Am nächsten Morgen steht ihr früh auf. Niemand von euch hat gut geschlafen. Du wurdest in der Nacht mehrmals wach, weil es so kalt war. So gut es ging, habt ihr euch ein wenig bewegt.
Aphiwe hat euch nach Möglichkeit versorgt, all die Verletzungen, die ihr euch bei der Flucht zugezogen habt, genauso wie eure Erfrierungen.
Nun kann Ohanzee wieder Feuermagie wirken, da er sich über Nacht ausgeruht hat. Während er um seine Hand eine Fackel erschafft, rafft ihr das Wenige zusammen, was ihr besitzt.
Die Vorräte auf der Ausdauer gehören nun dem Grund des Ozeans. Ihr habt wenig bei euch und wisst auch nicht exakt, wo ihr gelandet seid. Eure Beiboote könnt ihr auch nicht sehr weit rudern, sodass ihr sie zurücklassen und zu Fuß zum Basislager zurückkehren müsst.
Zum Glück ist Archita Misra, die dhubyanische Jägerin, sich sicher, dass sie weiß, wo ihr hinmüsst.
Also packt ihr alles zusammen, was euch geblieben ist, und stapft in einer langen Kolonne los.
"Das Wetter bleibt vermutlich ruhig", meint Noé, die vorne neben dir läuft.
"Ganz anders als unsere Leute." Hun-Ya ist von einer Runde zurückgekehrt - sie läuft eure Reihe ab und redet ein bisschen mit deinem Team. Da sie die meisten Sprachen der Anwesenden spricht, ist sie eine Art Seelsorgerin erst für die anderen Gelehrten und dann für die ganze Expedition geworden. Jetzt sieht sie dich ernst an. "Sie sind sehr unruhig."
Das wundert dich nicht. Den Untergang eines euer drei Schiffe mitanzusehen und jetzt hoffnungslos in der weißen Wüste gestrandet zu sein, würde jedem an die Nerven gehen.

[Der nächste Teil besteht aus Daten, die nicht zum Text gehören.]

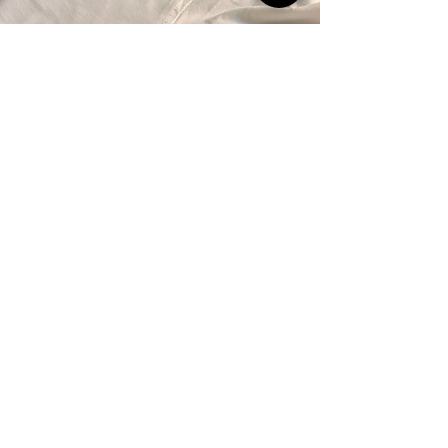
Faites confiance à Pickles
Graphic pour votre
visibilité à Saint-Julien
En choisissant
Pickles Graphic
, vous
optez pour un
partenaire de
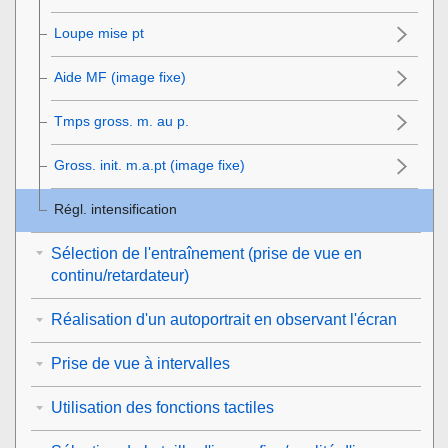
Loupe mise pt
Aide MF (image fixe)
Tmps gross. m. au p.
Gross. init. m.a.pt
(image fixe)
Régl. intensification
Sélection de l'entraînement (prise de vue en
continu/retardateur)
Réalisation d'un autoportrait en observant l'écran
Prise de vue à intervalles
Utilisation des fonctions tactiles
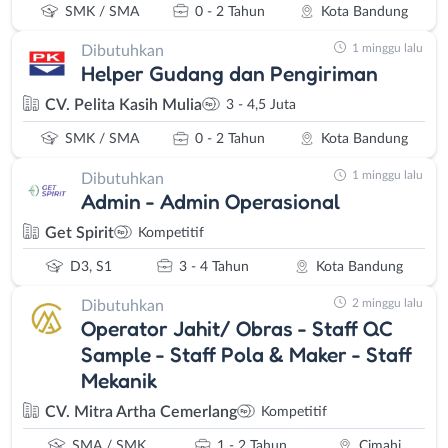
SMK / SMA
0 - 2 Tahun
Kota Bandung
1 minggu lalu
Dibutuhkan
Helper Gudang dan Pengiriman
CV. Pelita Kasih Mulia
3 - 4,5 Juta
SMK / SMA
0 - 2 Tahun
Kota Bandung
1 minggu lalu
Dibutuhkan
Admin - Admin Operasional
Get Spirit
Kompetitif
D3, S1
3 - 4 Tahun
Kota Bandung
2 minggu lalu
Dibutuhkan
Operator Jahit/ Obras - Staff QC
Sample - Staff Pola & Maker - Staff
Mekanik
CV. Mitra Artha Cemerlang
Kompetitif
SMA / SMK
1 - 2 Tahun
Cimahi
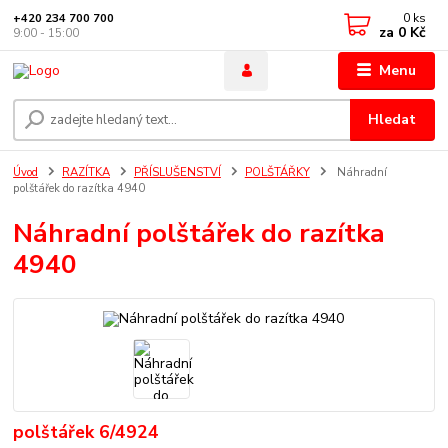
0
ks
+420 234 700 700
za
0 Kč
9:00 - 15:00
Menu
Hledat
Úvod
RAZÍTKA
PŘÍSLUŠENSTVÍ
POLŠTÁŘKY
Náhradní
polštářek do razítka 4940
Náhradní polštářek do razítka
4940
polštářek 6/4924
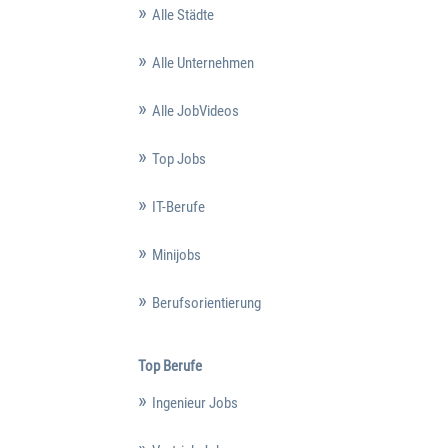
Alle Städte
Alle Unternehmen
Alle JobVideos
Top Jobs
IT-Berufe
Minijobs
Berufsorientierung
Top Berufe
Ingenieur Jobs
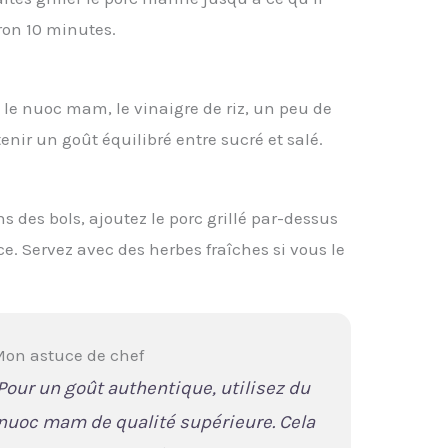
iron 10 minutes.
le nuoc mam, le vinaigre de riz, un peu de
tenir un goût équilibré entre sucré et salé.
ns des bols, ajoutez le porc grillé par-dessus
. Servez avec des herbes fraîches si vous le
on astuce de chef
Pour un goût authentique, utilisez du
nuoc mam de qualité supérieure. Cela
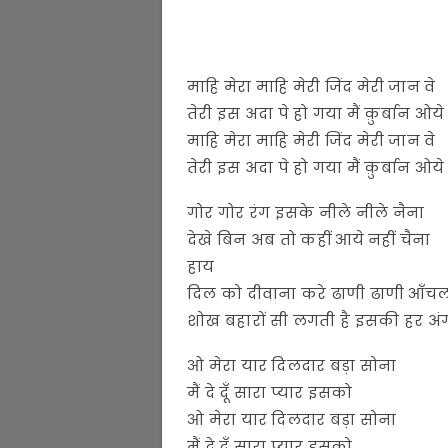
माहि मेरा माहि मेरी जिंद मेरी जान वे
तेरी इस अदा पे हो गया मैं क़ुर्बान ओये
माहि मेरा माहि मेरी जिंद मेरी जान वे
तेरी इस अदा पे हो गया मैं क़ुर्बान ओये
गोर गोर रंग इसके नीले नीले नैना
देखे बिन अब तो कहीं आये नहीं चैना
हाय
दिल को दीवाना करे ढाणी ढाणी आँच
शोख बहारों सी लगती है इसकी हर अं
ओ मेरा यार दिलदार बड़ा सोना
मैं दे दूँ सारा प्यार इसको
ओ मेरा यार दिलदार बड़ा सोना
मैं दे दूँ सारा प्यार इसको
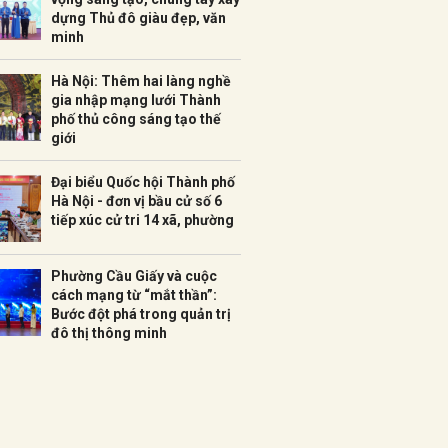
dựng Thủ đô giàu đẹp, văn
minh
Hà Nội: Thêm hai làng nghề
gia nhập mạng lưới Thành
phố thủ công sáng tạo thế
giới
Đại biểu Quốc hội Thành phố
Hà Nội - đơn vị bầu cử số 6
tiếp xúc cử tri 14 xã, phường
Phường Cầu Giấy và cuộc
cách mạng từ “mắt thần”:
Bước đột phá trong quản trị
đô thị thông minh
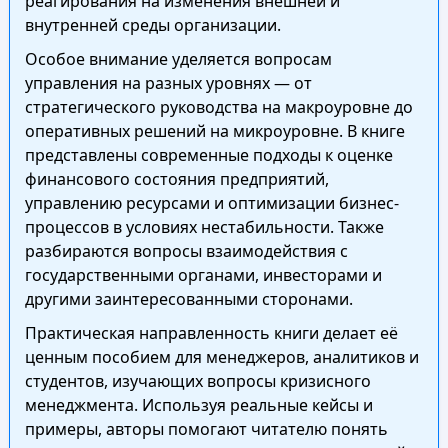
реагирования на изменения внешней и
внутренней среды организации.
Особое внимание уделяется вопросам
управления на разных уровнях — от
стратегического руководства на макроуровне до
оперативных решений на микроуровне. В книге
представлены современные подходы к оценке
финансового состояния предприятий,
управлению ресурсами и оптимизации бизнес-
процессов в условиях нестабильности. Также
разбираются вопросы взаимодействия с
государственными органами, инвесторами и
другими заинтересованными сторонами.
Практическая направленность книги делает её
ценным пособием для менеджеров, аналитиков и
студентов, изучающих вопросы кризисного
менеджмента. Используя реальные кейсы и
примеры, авторы помогают читателю понять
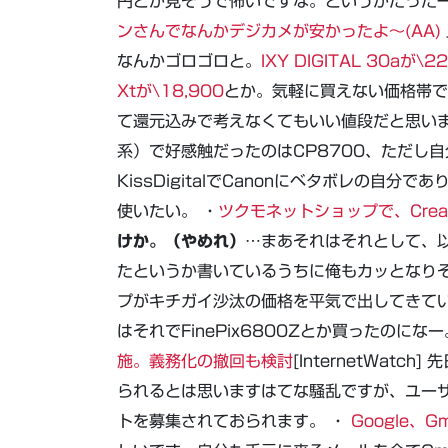
円とか見そうで怖いですな。というかたった一
ンさんでなんかデジカメが安かったよ～(AA)
なんかゴロゴロと。
IXY DIGITAL 30aが\2
Xtが\18,900
とか。気軽に買えない価格帯で
て還元込みで考えなくてもいい値段だと思いま
系）で好感触だったのはCP8700、ただし自分
KissDigitalでCanonにベタボレの自
使いたい。 ・
ツクモネットショップで、Creati
けか。（やめれ）
…まあそれはそれとして、
たというか書いているうちに俺もカッとなり
プがキチガイ沙汰の価格を平気で出してきて
はそれでFinePix6800Zとか買ったのになー
施。義務化の撤回も検討
[InternetWa
られるとは思いますはてな騒乱ですが、ユー
トを募集されておられます。 ・
Google、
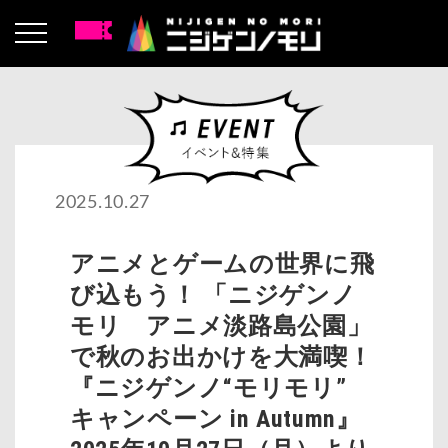
2025.10.27
アニメとゲームの世界に飛
び込もう！ 「ニジゲンノ
モリ アニメ淡路島公園」
で秋のお出かけを大満喫！
『ニジゲンノ“モリモリ”
キャンペーン in Autumn』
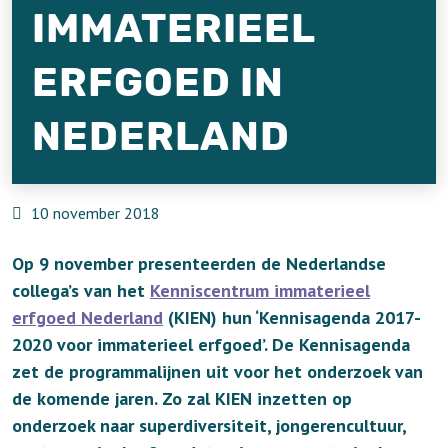
IMMATERIEEL
ERFGOED IN
NEDERLAND
10 november 2018
Op 9 november presenteerden de Nederlandse
collega’s van het
Kenniscentrum immaterieel
erfgoed Nederland
(KIEN) hun ‘Kennisagenda 2017-
2020 voor immaterieel erfgoed’. De Kennisagenda
zet de programmalijnen uit voor het onderzoek van
de komende jaren. Zo zal KIEN inzetten op
onderzoek naar superdiversiteit, jongerencultuur,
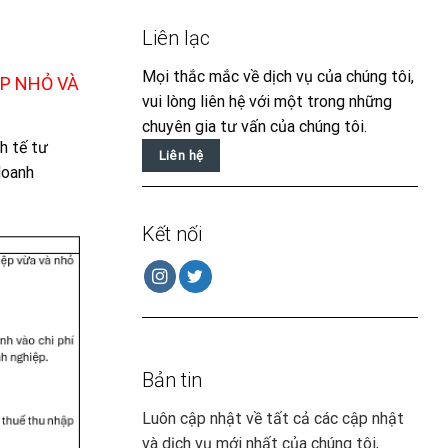
Liên lạc
Mọi thắc mắc về dịch vụ của chúng tôi,
ỆP NHỎ VÀ
vui lòng liên hệ với một trong những
chuyên gia tư vấn của chúng tôi.
h tế tư
Liên hệ
doanh
Kết nối
Bản tin
Luôn cập nhật về tất cả các cập nhật
và dịch vụ mới nhất của chúng tôi,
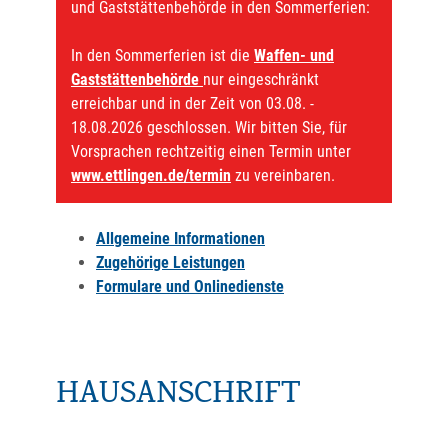
und Gaststättenbehörde in den Sommerferien:
In den Sommerferien ist die
Waffen- und
Gaststättenbehörde
nur eingeschränkt
erreichbar und in der Zeit von 03.08. -
18.08.2026 geschlossen. Wir bitten Sie, für
Vorsprachen rechtzeitig einen Termin unter
www.ettlingen.de/termin
zu vereinbaren.
Allgemeine Informationen
Zugehörige Leistungen
Formulare und Onlinedienste
HAUSANSCHRIFT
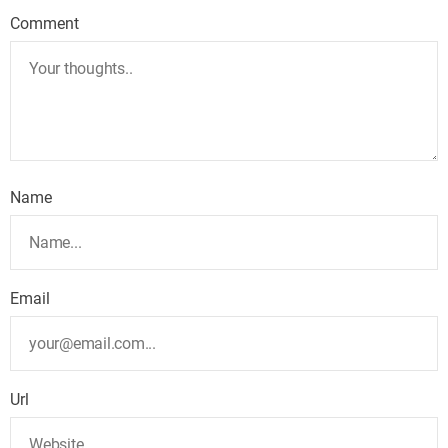
Comment
Name
Email
Url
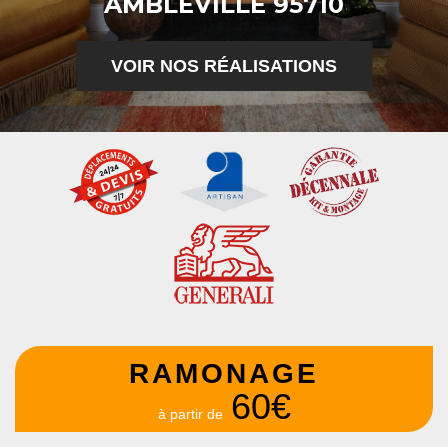
AMBLEVILLE 95710
VOIR NOS RÉALISATIONS
RAMONAGE
60€
à partir de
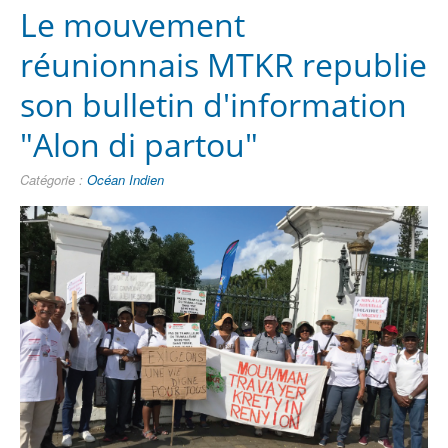
Le mouvement
réunionnais MTKR republie
son bulletin d'information
"Alon di partou"
Catégorie :
Océan Indien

Du überlegst, was du tun sollst. Deine Leute sind erschöpft - eine Pause könnte euch guttun, andererseits habt ihr es eilig und je eher ihr wieder in Sicherheit seid, desto besser. Natürlich könntest du Eneaz bitten, seine Emotionsmagie zu nutzen. Was jedoch auch eine Form von mentaler Manipulation wäre, so schwach sie auch sein mag. Außerdem ist er sicher ebenso müde wie alle anderen. Vielleicht würde ja auch ein Wanderliedchen helfen - was bei Kindern auf dem Spaziergang funktioniert, könnte ebenso gut bei einem Expertenteam im wilden Norilsk klappen. Die meisten Expeditionsteilnehmer haben ja Humor ...
Du kommst nicht dazu, deine Gedanken zu Ende zu führen, denn mit einem Mal hebt Archita eine Hand. Die blasse, silberhaarige Jägerin geht leicht in die Hocke. "Seht mal - da vorne!"
Zusammen mit dir, Noé und Hun-Ya bildet Archita die Spitze der Gruppe. Der Rest schließt nur langsam zu euch auf. Währenddessen seht ihr auf Architas Entdeckung: Fußspuren im Schnee, die rasch von fallenden Flocken bedeckt werden.
"Was hat das zu bedeuten?"
"Ich kann es nicht genau lesen, die Spur ist zu alt", murmelt Archita. "Eine größere Gruppe ist hier durchgekommen, vielleicht ein Dutzend. Erdwesen, denke ich." Sie gestikuliert hilflos. "Der Schnee hat alles zu sehr verwischt."
"Sollen wir den Spuren folgen?", fragt Hun-Ya. "Es könnte ein neues Volk sein!"
Noé schnaubt. "Oder es sind unsere eigenen Spuren. Ein Dutzend Erdwesen? Klingt verdächtig vertraut."
Archita schüttelt entschieden den Kopf, um abzustreiten, dass sie euch im Kreis geführt hat - aber sie spricht ihren Protest auch nicht aus.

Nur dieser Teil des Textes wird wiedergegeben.